Mrs. Rosner’s chapter “Papier-Mâché Bindings: Shining in Black and Gorgeous with Pearl and Gold” traces the development of this type of binding in association with other decorative arts of the period. Papier-mâché products were so popular that entire factories in the United States were devoted to their production, and Birmingham, England, became the center of a large industry. Household items such as women’s dressing cases and writing desks and larger items such as interior panels for steamships and piano cases were made with papier- mâché.

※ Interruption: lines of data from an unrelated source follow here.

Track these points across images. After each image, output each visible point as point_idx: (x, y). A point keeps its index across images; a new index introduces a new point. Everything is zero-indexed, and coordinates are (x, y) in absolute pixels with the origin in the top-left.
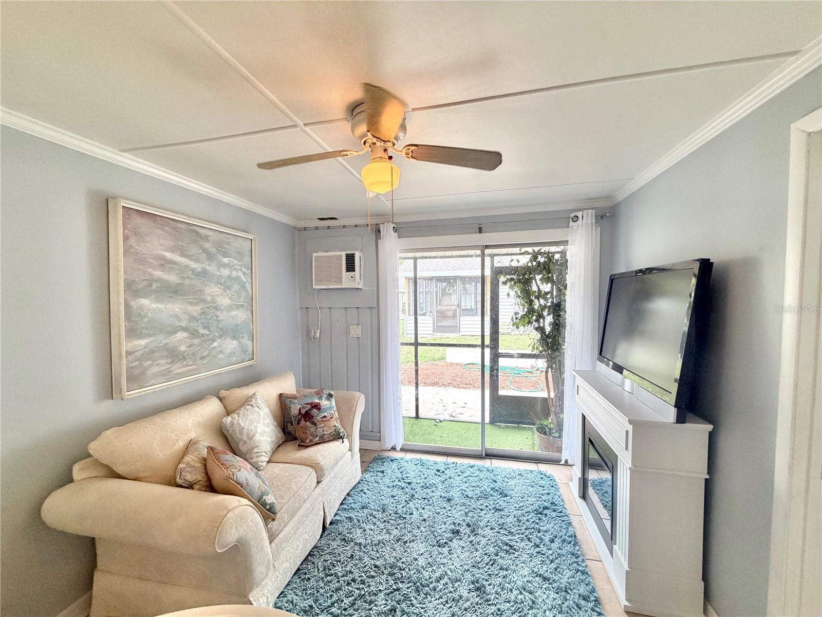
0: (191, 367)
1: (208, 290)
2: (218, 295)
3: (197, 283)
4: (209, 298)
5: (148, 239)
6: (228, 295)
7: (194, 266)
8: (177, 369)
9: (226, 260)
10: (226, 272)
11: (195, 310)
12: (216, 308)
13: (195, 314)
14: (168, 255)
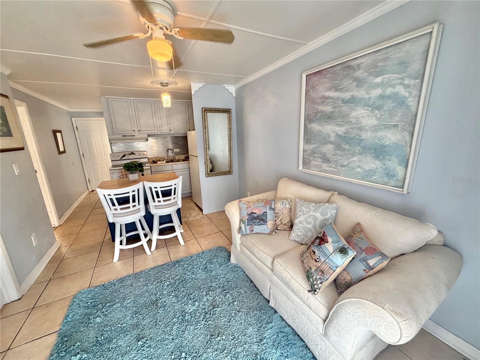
0: (333, 169)
1: (354, 114)
2: (364, 117)
3: (345, 109)
4: (354, 121)
5: (317, 88)
6: (376, 115)
7: (344, 96)
8: (325, 166)
9: (379, 80)
10: (376, 93)
11: (341, 130)
12: (360, 129)
13: (340, 133)
14: (328, 94)
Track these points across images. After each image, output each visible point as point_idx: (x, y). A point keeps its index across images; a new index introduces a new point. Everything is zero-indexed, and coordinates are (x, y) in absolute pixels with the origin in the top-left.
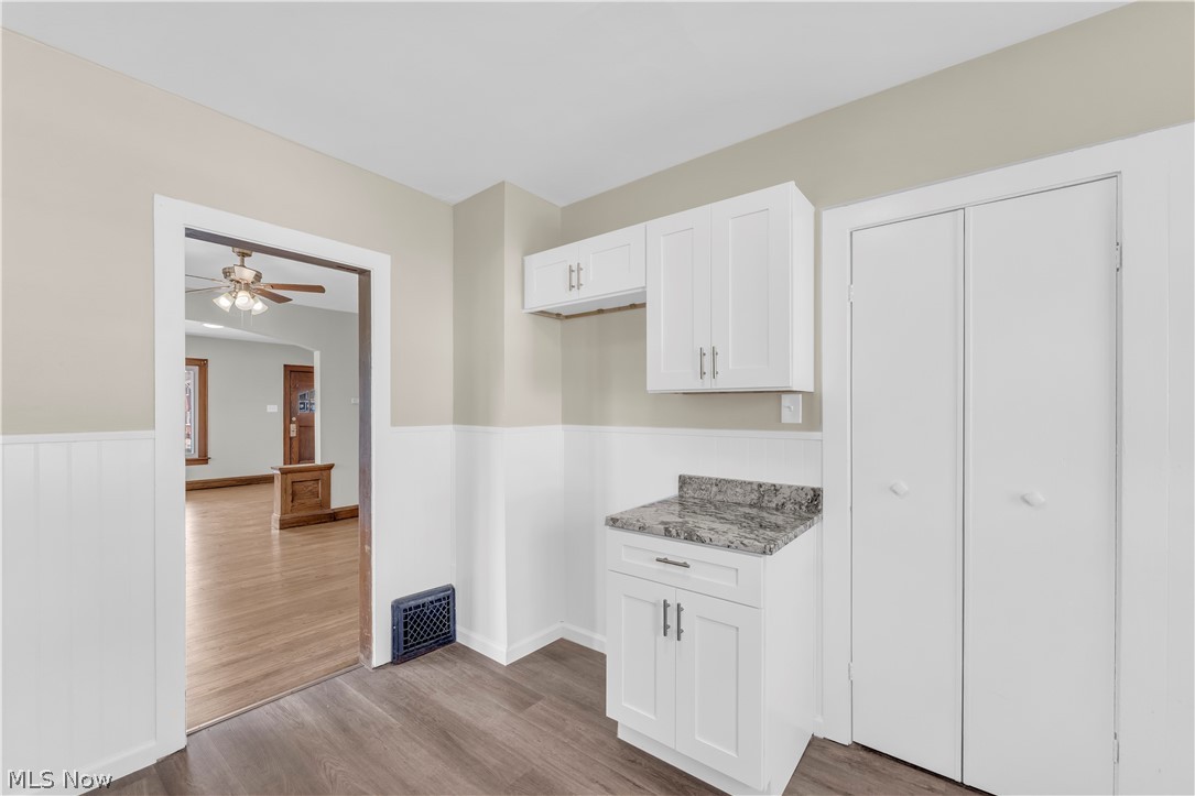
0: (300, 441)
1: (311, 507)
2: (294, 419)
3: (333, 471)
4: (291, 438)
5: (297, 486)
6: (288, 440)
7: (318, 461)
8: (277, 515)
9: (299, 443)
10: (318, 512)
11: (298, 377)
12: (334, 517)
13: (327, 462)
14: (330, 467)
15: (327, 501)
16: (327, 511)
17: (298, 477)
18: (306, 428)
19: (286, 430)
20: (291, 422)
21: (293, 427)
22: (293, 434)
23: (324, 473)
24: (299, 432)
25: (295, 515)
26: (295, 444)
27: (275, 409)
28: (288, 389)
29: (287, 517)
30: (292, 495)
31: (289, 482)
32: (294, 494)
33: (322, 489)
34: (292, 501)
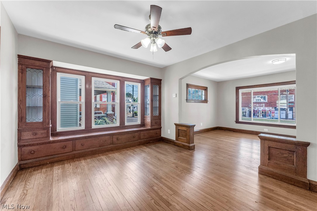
5: (274, 151)
10: (292, 175)
14: (306, 145)
15: (302, 171)
16: (303, 180)
17: (274, 145)
23: (299, 148)
25: (271, 169)
29: (265, 168)
31: (268, 147)
32: (270, 155)
33: (296, 160)
34: (269, 159)
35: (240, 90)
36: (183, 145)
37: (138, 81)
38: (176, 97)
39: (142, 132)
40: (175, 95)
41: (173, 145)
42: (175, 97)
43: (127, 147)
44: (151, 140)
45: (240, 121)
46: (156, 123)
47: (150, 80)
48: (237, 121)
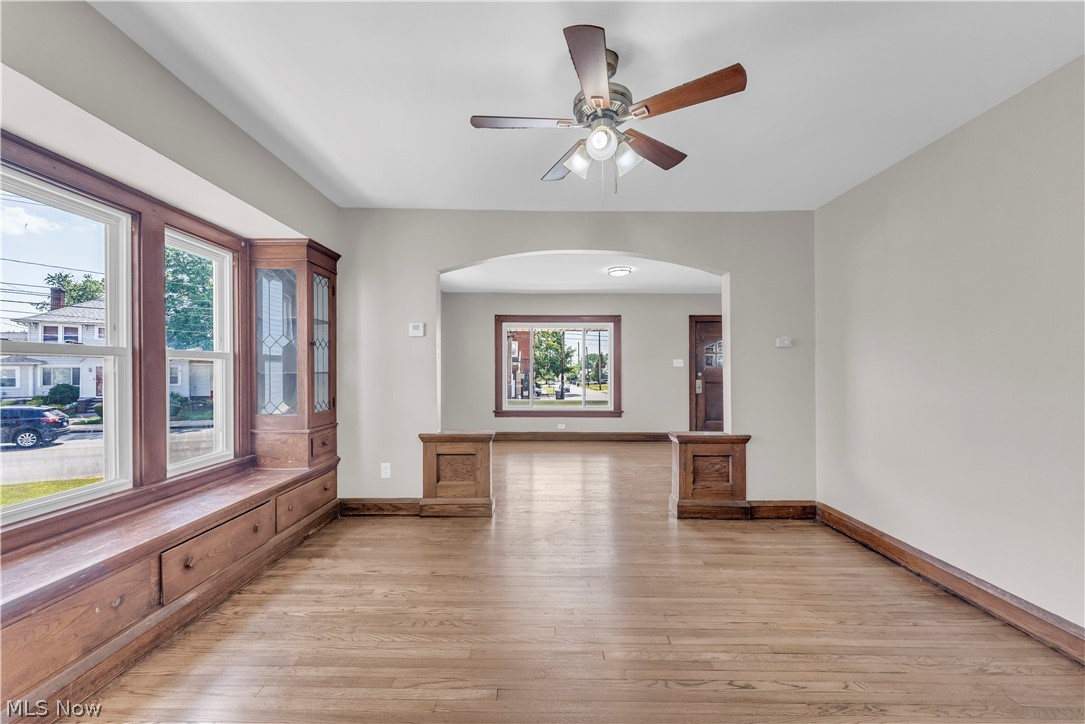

Papier-mâché bindings were one of several binding styles used in the production of gift books, though it was the most expensive. Adorned with mother-of-pearl, gold, and painted embellishments, these “annuals” or “keepsakes” were usually purchased as birthday and holiday presents or associated with courtship. While initially extremely profitable to publishers, gift books fell out of favor as readers grew tired of the same content, and, with changing tastes, papier-mâché bindings were increasingly perceived as gaudy and old-fashioned.
The editor of Suave Mechanicals Julia Miller was the first Library Company Fellow to study bookbinding in fall 2010. In addition to serving as editor, she also contributed an essay on scaleboard bindings. Both Ms. Rosner and Ms. Miller mention and include illustrations of many books from the Library Company’s collections in their essays.